Given text:
Reading Length: 10 Minutes
Key words: Political Theory, History, China, Founding Fathers
John Adams was an American statesman who served as the first Vice President under Washington and the second President. A lawyer, Adams served as a diplomat during the Revolutionary War. He was an activist for the then-novel concepts of the right to counsel and the presumption of innocence. Although a staunch patriot, he defended the British soldiers in court involved in the Boston Massacre. Adams was one of the only early American Presidents that was not a slaveowner.
Less well-known is the political philosophy of Adams. After retiring from political life, Adams tended his farm through old-age and rekindled his friendship with Jefferson, sending a series of letters that included philosophical reflections on their respective political theories.
When Adams’ political philosophy is brought up, he is derided as a monarchist or royalist. It is often believed that Adams wanted to establish an American nobility through titles and other gestures. On deeper inspection, however, the political philosophy of John Adams is a nuanced and prescient perception of the problems that would arise in American political life.1
Natural and Unnatural Aristocracy
Contrary to popular wisdom, Adams did not advocate for a nobility in America. In a letter to Jefferson, he insists:
I will forfeit my life if you can find one sentiment…which, by fair construction, can favor the introduction of hereditary monarchy or aristocracy into America.2
Aristocracy, in its original greek aristoi, literally means rule by the best. It is hard to see why this would be a bad thing, compared to rule by the worst, and the term generally had positive connotations for ancient Greeks.

Assignment: Copy the passage of the John Adams piece word for word, from "Reading Length: 10" up to and including "respective political theories.".

Data under study:
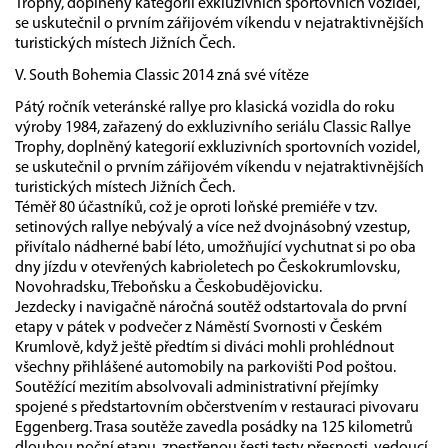
Trophy, doplněný kategorií exkluzivních sportovních vozidel,
se uskutečnil o prvním zářijovém víkendu v nejatraktivnějších
turistických místech Jižních Čech.
V. South Bohemia Classic 2014 zná své vítěze
Pátý ročník veteránské rallye pro klasická vozidla do roku
výroby 1984, zařazený do exkluzivního seriálu Classic Rallye
Trophy, doplněný kategorií exkluzivních sportovních vozidel,
se uskutečnil o prvním zářijovém víkendu v nejatraktivnějších
turistických místech Jižních Čech.
Téměř 80 účastníků, což je oproti loňské premiéře v tzv.
setinových rallye nebývalý a více než dvojnásobný vzestup,
přivítalo nádherné babí léto, umožňující vychutnat si po oba
dny jízdu v otevřených kabrioletech po Českokrumlovsku,
Novohradsku, Třeboňsku a Českobudějovicku.
Jezdecky i navigačně náročná soutěž odstartovala do první
etapy v pátek v podvečer z Náměstí Svornosti v Českém
Krumlově, když ještě předtím si diváci mohli prohlédnout
všechny přihlášené automobily na parkovišti Pod poštou.
Soutěžící mezitím absolvovali administrativní přejímky
spojené s předstartovním občerstvením v restauraci pivovaru
Eggenberg. Trasa soutěže zavedla posádky na 125 kilometrů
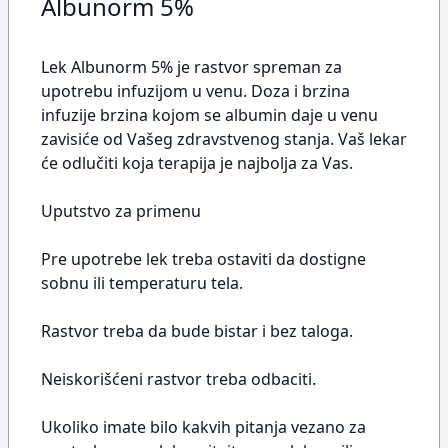
Albunorm 5%
Lek Albunorm 5% je rastvor spreman za
upotrebu infuzijom u venu. Doza i brzina
infuzije brzina kojom se albumin daje u venu
zavisiće od Vašeg zdravstvenog stanja. Vaš lekar
će odlučiti koja terapija je najbolja za Vas.
Uputstvo za primenu
Pre upotrebe lek treba ostaviti da dostigne
sobnu ili temperaturu tela.
Rastvor treba da bude bistar i bez taloga.
Neiskorišćeni rastvor treba odbaciti.
Ukoliko imate bilo kakvih pitanja vezano za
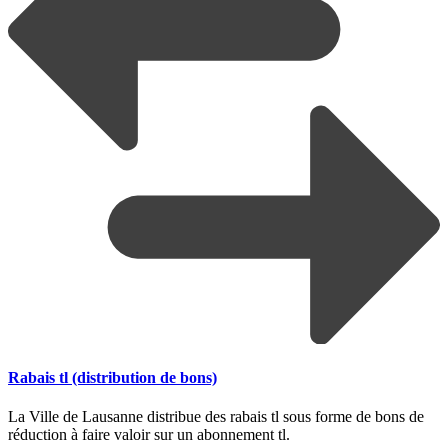
Rabais tl (distribution de bons)
La Ville de Lausanne distribue des rabais tl sous forme de bons de
réduction à faire valoir sur un abonnement tl.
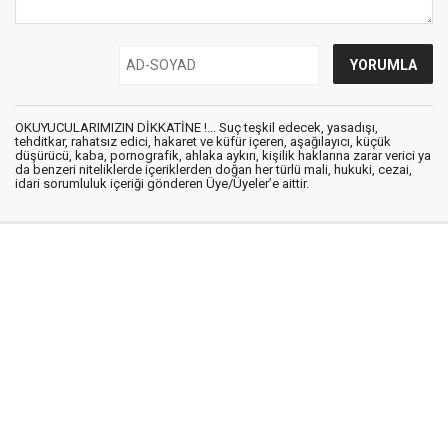
OKUYUCULARIMIZIN DİKKATİNE !... Suç teşkil edecek, yasadışı,
tehditkar, rahatsız edici, hakaret ve küfür içeren, aşağılayıcı, küçük
düşürücü, kaba, pornografik, ahlaka aykırı, kişilik haklarına zarar verici ya
da benzeri niteliklerde içeriklerden doğan her türlü mali, hukuki, cezai,
idari sorumluluk içeriği gönderen Üye/Üyeler’e aittir.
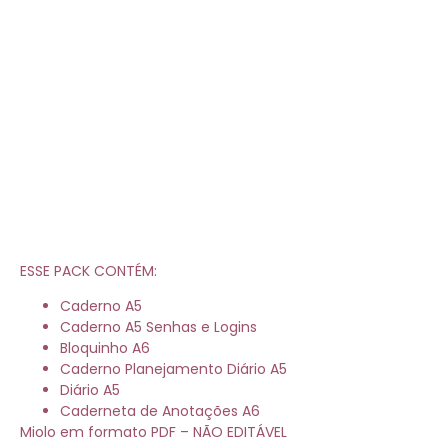
ESSE PACK CONTÉM:
Caderno A5
Caderno A5 Senhas e Logins
Bloquinho A6
Caderno Planejamento Diário A5
Diário A5
Caderneta de Anotações A6
Miolo em formato PDF – NÃO EDITÁVEL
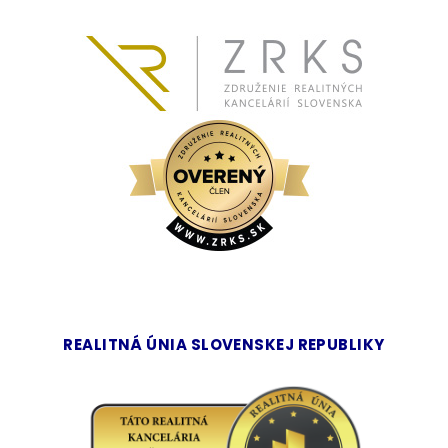
REALITNÁ ÚNIA SLOVENSKEJ REPUBLIKY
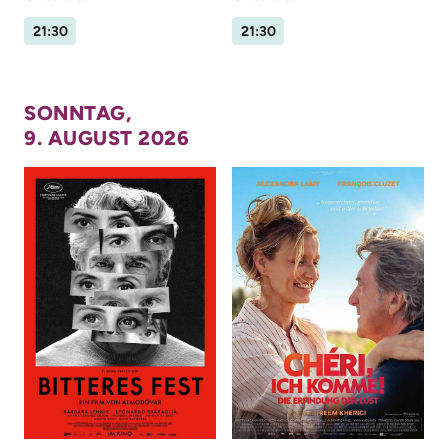
21:30
21:30
SONNTAG,
9. AUGUST 2026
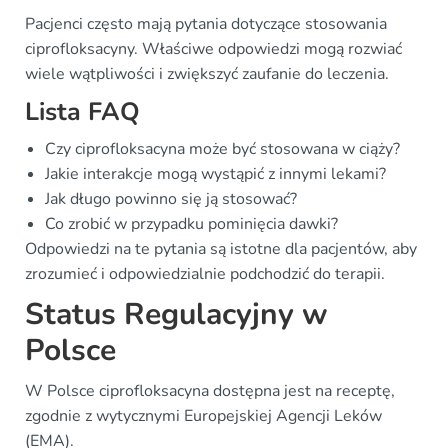
Pacjenci często mają pytania dotyczące stosowania
ciprofloksacyny. Właściwe odpowiedzi mogą rozwiać
wiele wątpliwości i zwiększyć zaufanie do leczenia.
Lista FAQ
Czy ciprofloksacyna może być stosowana w ciąży?
Jakie interakcje mogą wystąpić z innymi lekami?
Jak długo powinno się ją stosować?
Co zrobić w przypadku pominięcia dawki?
Odpowiedzi na te pytania są istotne dla pacjentów, aby
zrozumieć i odpowiedzialnie podchodzić do terapii.
Status Regulacyjny w
Polsce
W Polsce ciprofloksacyna dostępna jest na receptę,
zgodnie z wytycznymi Europejskiej Agencji Leków
(EMA).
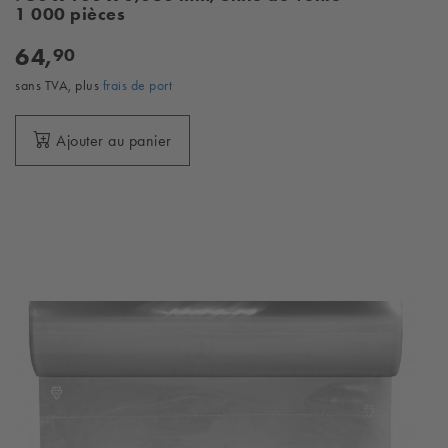
1 000 pièces
64,
90
sans TVA, plus
frais de port
Ajouter au panier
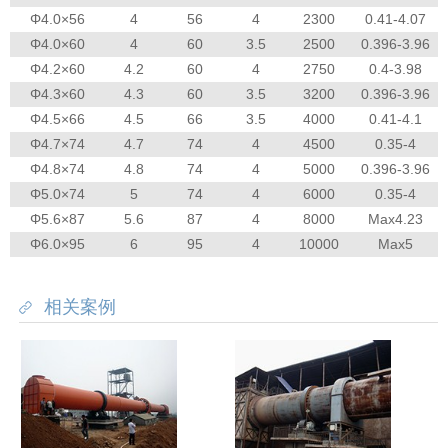
Φ4.0×56
4
56
4
2300
0.41-4.07
Φ4.0×60
4
60
3.5
2500
0.396-3.96
Φ4.2×60
4.2
60
4
2750
0.4-3.98
Φ4.3×60
4.3
60
3.5
3200
0.396-3.96
Φ4.5×66
4.5
66
3.5
4000
0.41-4.1
Φ4.7×74
4.7
74
4
4500
0.35-4
Φ4.8×74
4.8
74
4
5000
0.396-3.96
Φ5.0×74
5
74
4
6000
0.35-4
Φ5.6×87
5.6
87
4
8000
Max4.23
Φ6.0×95
6
95
4
10000
Max5
相关案例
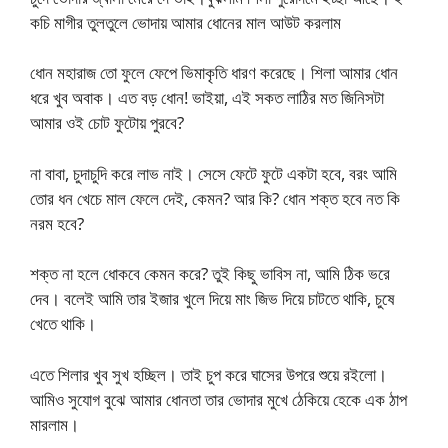
কচি মাগীর তুলতুলে ভোদায় আমার ধোনের মাল আউট করলাম
ধোন মহারাজ তো ফুলে ফেপে ভিমাকৃতি ধারণ করেছে। শিলা আমার ধোন
ধরে খুব অবাক। এত বড় ধোন! ভাইয়া, এই সকত লাঠির মত জিনিসটা
আমার ওই চোট ফুটোয় পুরবে?
না বাবা, চুদাচুদি করে লাভ নাই। সেসে ফেটে ফুটে একটা হবে, বরং আমি
তোর ধন খেচে মাল ফেলে দেই, কেমন? আর কি? ধোন শক্ত হবে নত কি
নরম হবে?
শক্ত না হলে ধোকবে কেমন করে? তুই কিছু ভাবিস না, আমি ঠিক ভরে
দেব। বলেই আমি তার ইজার খুলে দিয়ে মাং জিভ দিয়ে চাটতে থাকি, চুষে
খেতে থাকি।
এতে শিলার খুব সুখ হচ্ছিল। তাই চুপ করে ঘাসের উপরে শুয়ে রইলো।
আমিও সুযোগ বুঝে আমার ধোনতা তার ভোদার মুখে ঠেকিয়ে হেকে এক ঠাপ
মারলাম।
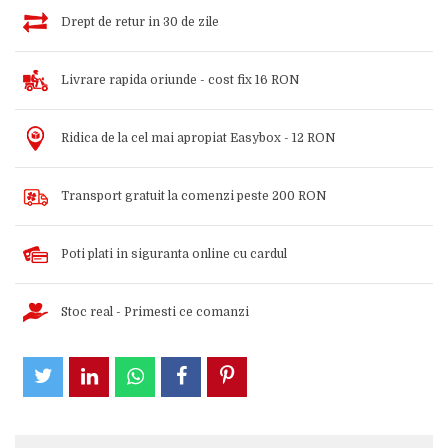
Drept de retur in 30 de zile
Livrare rapida oriunde - cost fix 16 RON
Ridica de la cel mai apropiat Easybox - 12 RON
Transport gratuit la comenzi peste 200 RON
Poti plati in siguranta online cu cardul
Stoc real - Primesti ce comanzi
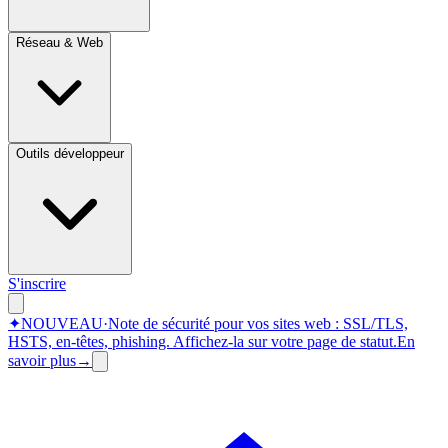
Réseau & Web
Outils développeur
S'inscrire
✦
NOUVEAU
·
Note de sécurité pour vos sites web : SSL/TLS,
HSTS, en-têtes, phishing.
Affichez-la sur votre page de statut.
En
savoir plus
→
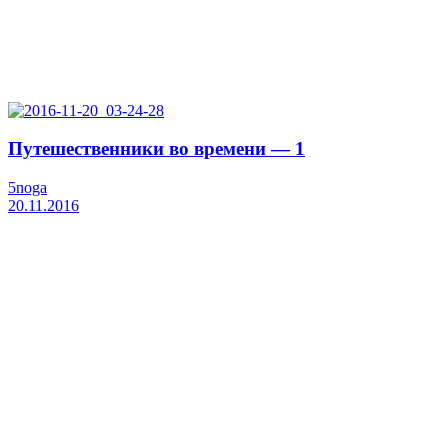
Путешественники во времени — 1
5noga
20.11.2016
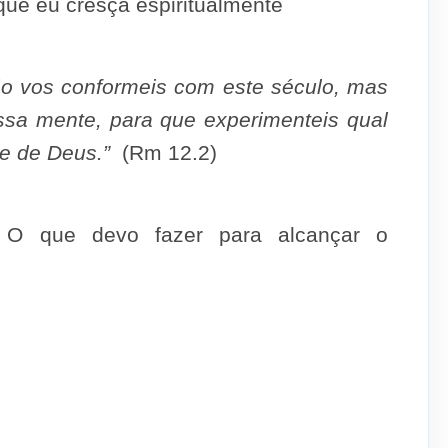
ue eu cresça espiritualmente
o vos conformeis com este século, mas
ssa mente, para que experimenteis qual
ade de Deus.”
(Rm 12.2)
O que devo fazer para alcançar o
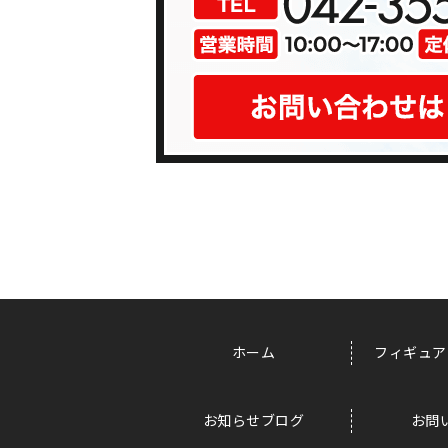
ホーム
フィギュア
お知らせブログ
お問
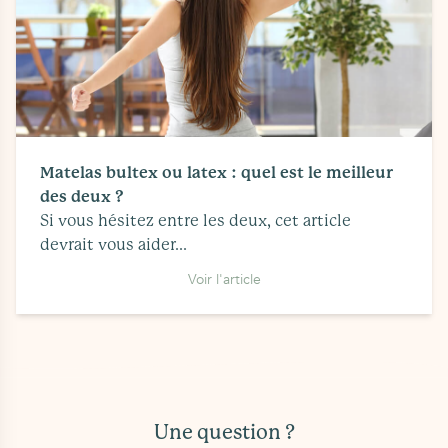
Matelas bultex ou latex : quel est le meilleur
des deux ?
Si vous hésitez entre les deux, cet article
devrait vous aider...
Voir l'article
Une question ?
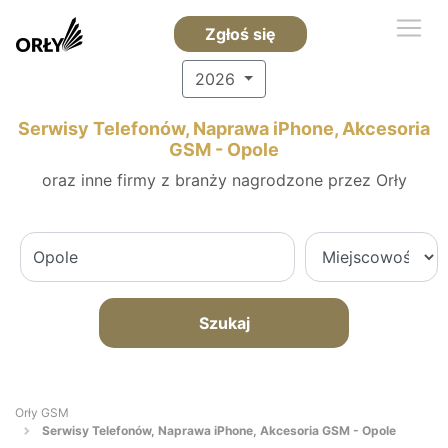
Zgłoś się
2026
Serwisy Telefonów, Naprawa iPhone, Akcesoria
GSM - Opole
oraz inne firmy z branży nagrodzone przez Orły
Szukaj
Orły GSM
Serwisy Telefonów, Naprawa iPhone, Akcesoria GSM - Opole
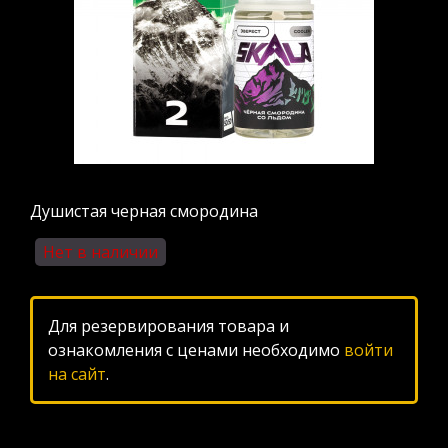
Душистая черная смородина
Нет в наличии
Для резервирования товара и
ознакомления с ценами необходимо
войти
на сайт
.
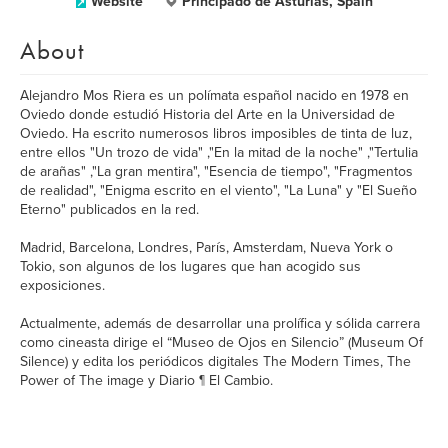
Website
Principado de Asturias, Spain
About
Alejandro Mos Riera es un polímata español nacido en 1978 en
Oviedo donde estudió Historia del Arte en la Universidad de
Oviedo. Ha escrito numerosos libros imposibles de tinta de luz,
entre ellos "Un trozo de vida" ,"En la mitad de la noche" ,"Tertulia
de arañas" ,"La gran mentira", "Esencia de tiempo", "Fragmentos
de realidad", "Enigma escrito en el viento", "La Luna" y "El Sueño
Eterno" publicados en la red.
Madrid, Barcelona, Londres, París, Amsterdam, Nueva York o
Tokio, son algunos de los lugares que han acogido sus
exposiciones.
Actualmente, además de desarrollar una prolífica y sólida carrera
como cineasta dirige el “Museo de Ojos en Silencio” (Museum Of
Silence) y edita los periódicos digitales The Modern Times, The
Power of The image y Diario ¶ El Cambio.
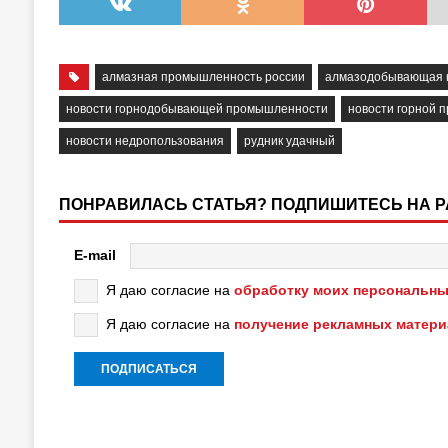
алмазная промышленность россии
алмазодобывающая 
новости горнодобывающей промышленности
новости горной 
новости недропользования
рудник удачный
ПОНРАВИЛАСЬ СТАТЬЯ? ПОДПИШИТЕСЬ НА 
E-mail
Я даю согласие на
обработку моих персональны
Я даю согласие на
получение рекламных матер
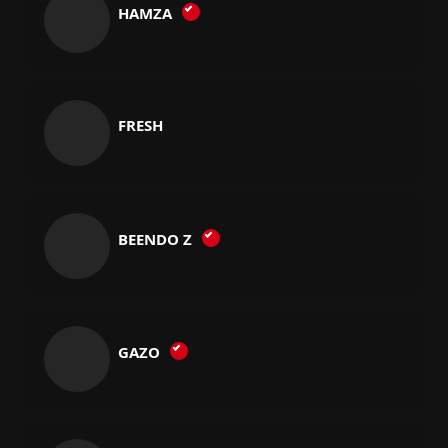
HAMZA
FRESH
BEENDO Z
GAZO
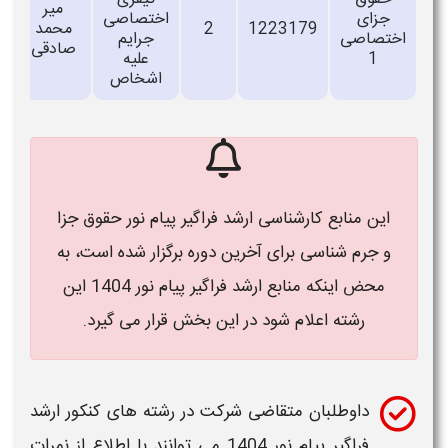
مير
جزای
اختصاصی
1223179
2
محمد
اختصاصی
جرايم
صادقی
1
عليه
اشخاص
این
منابع کارشناسی ارشد فراگیر پیام نور حقوق جزا
و جرم شناسی
برای آخرین دوره برگزار شده است، به
محض اینکه منابع ارشد فراگیر پیام نور
1404
این
رشته اعلام شود در این بخش قرار می گیرد.
داوطلبان متقاضی شرکت در رشته های
کنکور ارشد
فراگیر پیام نور 1404
می توانند با اطلاع از نمرات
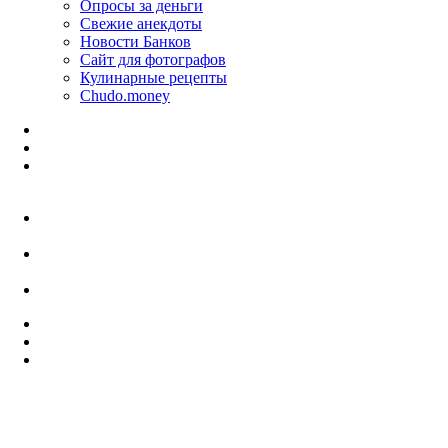
Опросы за деньги
Свежие анекдоты
Новости Банков
Сайт для фотографов
Кулинарные рецепты
Chudo.money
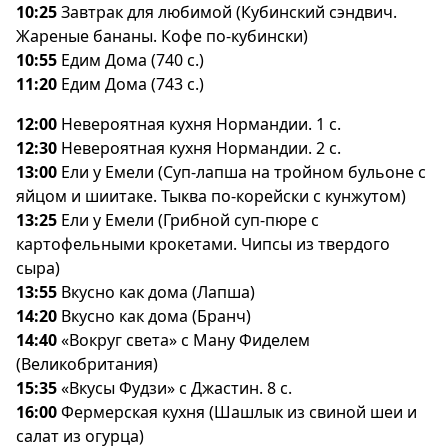
10:25
Завтрак для любимой (Кубинский сэндвич.
Жареные бананы. Кофе по-кубински)
10:55
Едим Дома (740 с.)
11:20
Едим Дома (743 с.)
12:00
Невероятная кухня Нормандии. 1 с.
12:30
Невероятная кухня Нормандии. 2 с.
13:00
Ели у Емели (Суп-лапша на тройном бульоне с
яйцом и шиитаке. Тыква по-корейски с кунжутом)
13:25
Ели у Емели (Грибной суп-пюре с
картофельными крокетами. Чипсы из твердого
сыра)
13:55
кусно как дома (Лапша)
14:20
кусно как дома (Бранч)
14:40
«Вокруг света» с Ману Фиделем
(Великобритания)
15:35
«Вкусы Фудзи» с Джастин. 8 с.
16:00
Фермерская кухня (Шашлык из свиной шеи и
салат из огурца)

Response to the task:
Reading Length: 10 Minutes
Key words: Political Theory, History, China, Founding Fathers
John Adams was an American statesman who served as the first Vice President under Washington and the second President. A lawyer, Adams served as a diplomat during the Revolutionary War. He was an activist for the then-novel concepts of the right to counsel and the presumption of innocence. Although a staunch patriot, he defended the British soldiers in court involved in the Boston Massacre. Adams was one of the only early American Presidents that was not a slaveowner.
Less well-known is the political philosophy of Adams. After retiring from political life, Adams tended his farm through old-age and rekindled his friendship with Jefferson, sending a series of letters that included philosophical reflections on their respective political theories.